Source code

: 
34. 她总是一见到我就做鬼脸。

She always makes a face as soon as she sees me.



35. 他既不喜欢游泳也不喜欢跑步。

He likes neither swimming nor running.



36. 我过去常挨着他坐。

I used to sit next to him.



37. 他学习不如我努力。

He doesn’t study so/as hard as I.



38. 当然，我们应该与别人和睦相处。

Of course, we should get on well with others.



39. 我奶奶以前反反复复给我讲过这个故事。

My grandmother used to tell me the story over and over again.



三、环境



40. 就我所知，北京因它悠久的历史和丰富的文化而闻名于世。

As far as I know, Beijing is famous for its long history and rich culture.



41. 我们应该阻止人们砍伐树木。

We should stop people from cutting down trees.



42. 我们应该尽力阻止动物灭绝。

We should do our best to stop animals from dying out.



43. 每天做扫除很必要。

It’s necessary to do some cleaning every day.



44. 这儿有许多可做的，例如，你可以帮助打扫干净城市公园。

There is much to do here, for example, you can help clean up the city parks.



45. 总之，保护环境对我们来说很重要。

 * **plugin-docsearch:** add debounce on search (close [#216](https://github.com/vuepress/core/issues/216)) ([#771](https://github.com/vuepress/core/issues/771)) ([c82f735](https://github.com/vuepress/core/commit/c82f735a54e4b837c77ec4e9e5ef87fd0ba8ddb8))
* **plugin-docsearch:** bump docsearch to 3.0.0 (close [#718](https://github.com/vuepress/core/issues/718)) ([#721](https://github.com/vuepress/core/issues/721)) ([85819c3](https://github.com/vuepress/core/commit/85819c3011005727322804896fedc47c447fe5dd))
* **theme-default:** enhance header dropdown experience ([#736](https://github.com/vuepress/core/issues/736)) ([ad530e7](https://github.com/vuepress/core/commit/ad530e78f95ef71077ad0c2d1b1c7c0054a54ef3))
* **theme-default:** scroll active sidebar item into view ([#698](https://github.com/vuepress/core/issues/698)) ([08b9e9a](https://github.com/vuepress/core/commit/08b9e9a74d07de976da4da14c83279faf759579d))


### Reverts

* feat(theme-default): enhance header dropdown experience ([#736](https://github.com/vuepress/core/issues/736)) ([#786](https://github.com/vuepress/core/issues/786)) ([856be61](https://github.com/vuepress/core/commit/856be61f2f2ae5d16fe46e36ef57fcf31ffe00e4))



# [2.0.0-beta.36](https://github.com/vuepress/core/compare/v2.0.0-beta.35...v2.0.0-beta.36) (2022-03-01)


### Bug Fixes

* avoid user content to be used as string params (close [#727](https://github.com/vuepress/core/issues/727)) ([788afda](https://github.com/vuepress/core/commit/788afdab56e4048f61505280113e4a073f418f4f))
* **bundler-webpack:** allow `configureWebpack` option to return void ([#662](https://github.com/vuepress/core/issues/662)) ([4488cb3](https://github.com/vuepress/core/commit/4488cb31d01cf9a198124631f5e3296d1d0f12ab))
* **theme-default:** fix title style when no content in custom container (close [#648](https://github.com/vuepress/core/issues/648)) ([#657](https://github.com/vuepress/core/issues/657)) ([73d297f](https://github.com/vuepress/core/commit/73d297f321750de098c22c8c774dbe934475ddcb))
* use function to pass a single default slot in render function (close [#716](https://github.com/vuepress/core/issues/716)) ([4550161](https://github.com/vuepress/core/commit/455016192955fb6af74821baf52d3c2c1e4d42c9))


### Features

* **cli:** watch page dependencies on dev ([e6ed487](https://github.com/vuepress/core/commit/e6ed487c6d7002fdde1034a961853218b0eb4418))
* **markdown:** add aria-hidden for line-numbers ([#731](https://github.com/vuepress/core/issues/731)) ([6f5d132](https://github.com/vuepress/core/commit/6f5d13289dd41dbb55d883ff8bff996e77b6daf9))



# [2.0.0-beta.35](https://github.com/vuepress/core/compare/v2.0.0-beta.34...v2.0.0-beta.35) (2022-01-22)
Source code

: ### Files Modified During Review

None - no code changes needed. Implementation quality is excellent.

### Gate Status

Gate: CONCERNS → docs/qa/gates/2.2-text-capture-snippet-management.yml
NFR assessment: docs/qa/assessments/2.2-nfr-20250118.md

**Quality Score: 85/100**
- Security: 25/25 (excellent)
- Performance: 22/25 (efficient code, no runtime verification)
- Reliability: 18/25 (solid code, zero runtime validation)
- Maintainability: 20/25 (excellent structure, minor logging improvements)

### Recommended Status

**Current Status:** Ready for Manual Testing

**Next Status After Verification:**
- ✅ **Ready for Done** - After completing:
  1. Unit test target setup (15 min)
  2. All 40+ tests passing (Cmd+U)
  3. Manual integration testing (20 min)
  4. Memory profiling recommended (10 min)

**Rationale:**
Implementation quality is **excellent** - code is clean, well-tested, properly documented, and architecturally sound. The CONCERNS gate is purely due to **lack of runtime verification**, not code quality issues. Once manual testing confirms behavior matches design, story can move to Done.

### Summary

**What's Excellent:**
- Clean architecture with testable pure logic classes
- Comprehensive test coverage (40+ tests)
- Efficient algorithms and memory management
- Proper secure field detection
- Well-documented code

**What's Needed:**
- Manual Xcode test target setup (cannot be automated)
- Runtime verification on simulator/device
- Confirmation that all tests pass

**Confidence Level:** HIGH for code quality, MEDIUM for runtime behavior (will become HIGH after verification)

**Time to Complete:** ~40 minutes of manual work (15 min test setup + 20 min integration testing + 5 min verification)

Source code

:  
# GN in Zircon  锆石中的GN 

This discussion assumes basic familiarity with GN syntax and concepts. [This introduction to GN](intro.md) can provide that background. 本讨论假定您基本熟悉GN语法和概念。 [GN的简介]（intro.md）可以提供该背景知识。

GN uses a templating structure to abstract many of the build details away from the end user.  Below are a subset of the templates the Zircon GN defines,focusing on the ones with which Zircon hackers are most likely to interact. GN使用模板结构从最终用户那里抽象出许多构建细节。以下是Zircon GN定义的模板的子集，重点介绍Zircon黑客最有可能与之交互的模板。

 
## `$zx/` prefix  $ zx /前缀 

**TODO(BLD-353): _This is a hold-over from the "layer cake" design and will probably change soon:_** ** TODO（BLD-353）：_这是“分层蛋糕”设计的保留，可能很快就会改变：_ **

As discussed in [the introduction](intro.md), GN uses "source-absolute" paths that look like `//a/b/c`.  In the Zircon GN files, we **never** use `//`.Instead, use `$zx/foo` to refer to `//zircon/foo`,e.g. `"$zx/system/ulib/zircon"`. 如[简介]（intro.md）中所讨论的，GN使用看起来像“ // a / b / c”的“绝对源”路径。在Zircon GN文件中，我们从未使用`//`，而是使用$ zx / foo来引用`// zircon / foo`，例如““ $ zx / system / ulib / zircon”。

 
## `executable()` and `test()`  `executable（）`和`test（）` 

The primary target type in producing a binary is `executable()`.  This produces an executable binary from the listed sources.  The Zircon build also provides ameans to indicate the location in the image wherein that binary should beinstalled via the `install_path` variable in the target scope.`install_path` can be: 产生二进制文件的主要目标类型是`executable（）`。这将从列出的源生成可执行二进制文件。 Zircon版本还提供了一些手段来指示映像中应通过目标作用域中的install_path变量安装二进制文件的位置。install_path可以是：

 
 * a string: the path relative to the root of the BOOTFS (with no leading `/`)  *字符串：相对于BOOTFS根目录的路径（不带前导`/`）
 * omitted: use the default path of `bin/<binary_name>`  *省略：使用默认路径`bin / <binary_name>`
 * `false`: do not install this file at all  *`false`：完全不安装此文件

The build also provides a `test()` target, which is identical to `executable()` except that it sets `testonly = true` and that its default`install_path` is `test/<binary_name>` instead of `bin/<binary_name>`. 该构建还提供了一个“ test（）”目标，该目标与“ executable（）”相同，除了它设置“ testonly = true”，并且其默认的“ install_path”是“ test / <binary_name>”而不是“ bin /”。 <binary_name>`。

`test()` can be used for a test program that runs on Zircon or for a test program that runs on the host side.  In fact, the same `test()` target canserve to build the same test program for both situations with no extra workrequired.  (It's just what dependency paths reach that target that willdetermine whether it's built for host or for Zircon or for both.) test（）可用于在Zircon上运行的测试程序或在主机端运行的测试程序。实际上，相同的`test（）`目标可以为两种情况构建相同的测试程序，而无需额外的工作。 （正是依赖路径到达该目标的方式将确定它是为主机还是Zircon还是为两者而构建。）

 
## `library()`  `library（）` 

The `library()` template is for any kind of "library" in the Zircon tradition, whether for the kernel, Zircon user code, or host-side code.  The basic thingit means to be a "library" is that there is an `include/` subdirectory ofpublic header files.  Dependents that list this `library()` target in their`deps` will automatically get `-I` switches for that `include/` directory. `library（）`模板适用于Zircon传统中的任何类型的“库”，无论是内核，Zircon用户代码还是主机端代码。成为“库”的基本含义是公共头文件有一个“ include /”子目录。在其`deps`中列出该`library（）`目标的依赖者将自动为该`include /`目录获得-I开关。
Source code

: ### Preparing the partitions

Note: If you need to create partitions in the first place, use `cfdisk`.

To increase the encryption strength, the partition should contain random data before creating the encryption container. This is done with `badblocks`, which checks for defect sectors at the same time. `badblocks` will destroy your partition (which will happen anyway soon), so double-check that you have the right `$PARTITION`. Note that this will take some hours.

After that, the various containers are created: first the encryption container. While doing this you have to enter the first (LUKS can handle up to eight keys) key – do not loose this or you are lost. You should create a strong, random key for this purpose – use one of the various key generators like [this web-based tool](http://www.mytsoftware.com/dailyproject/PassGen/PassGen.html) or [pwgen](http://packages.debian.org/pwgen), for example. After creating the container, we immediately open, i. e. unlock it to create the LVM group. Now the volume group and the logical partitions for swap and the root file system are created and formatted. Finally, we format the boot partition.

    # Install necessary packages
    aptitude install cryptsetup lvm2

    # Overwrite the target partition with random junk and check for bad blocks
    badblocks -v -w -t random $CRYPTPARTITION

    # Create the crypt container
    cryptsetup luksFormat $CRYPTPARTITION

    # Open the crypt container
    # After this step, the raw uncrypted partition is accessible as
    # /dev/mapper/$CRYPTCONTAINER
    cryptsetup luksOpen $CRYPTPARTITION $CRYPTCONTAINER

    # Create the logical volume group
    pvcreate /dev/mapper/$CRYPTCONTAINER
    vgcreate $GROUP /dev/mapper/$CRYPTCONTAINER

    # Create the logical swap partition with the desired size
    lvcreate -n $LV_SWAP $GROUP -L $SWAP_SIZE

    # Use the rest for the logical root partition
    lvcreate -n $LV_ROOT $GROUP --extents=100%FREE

> WORK INSTRUCTIONS
Write out only the lines that run from the line containing "42. 我们应该尽力阻止动物灭绝。" through the line containing "bump docsearch to", both included, exactly as they appear above.

> SOLUTION BELOW
42. 我们应该尽力阻止动物灭绝。

We should do our best to stop animals from dying out.



43. 每天做扫除很必要。

It’s necessary to do some cleaning every day.



44. 这儿有许多可做的，例如，你可以帮助打扫干净城市公园。

There is much to do here, for example, you can help clean up the city parks.



45. 总之，保护环境对我们来说很重要。

 * **plugin-docsearch:** add debounce on search (close [#216](https://github.com/vuepress/core/issues/216)) ([#771](https://github.com/vuepress/core/issues/771)) ([c82f735](https://github.com/vuepress/core/commit/c82f735a54e4b837c77ec4e9e5ef87fd0ba8ddb8))
* **plugin-docsearch:** bump docsearch to 3.0.0 (close [#718](https://github.com/vuepress/core/issues/718)) ([#721](https://github.com/vuepress/core/issues/721)) ([85819c3](https://github.com/vuepress/core/commit/85819c3011005727322804896fedc47c447fe5dd))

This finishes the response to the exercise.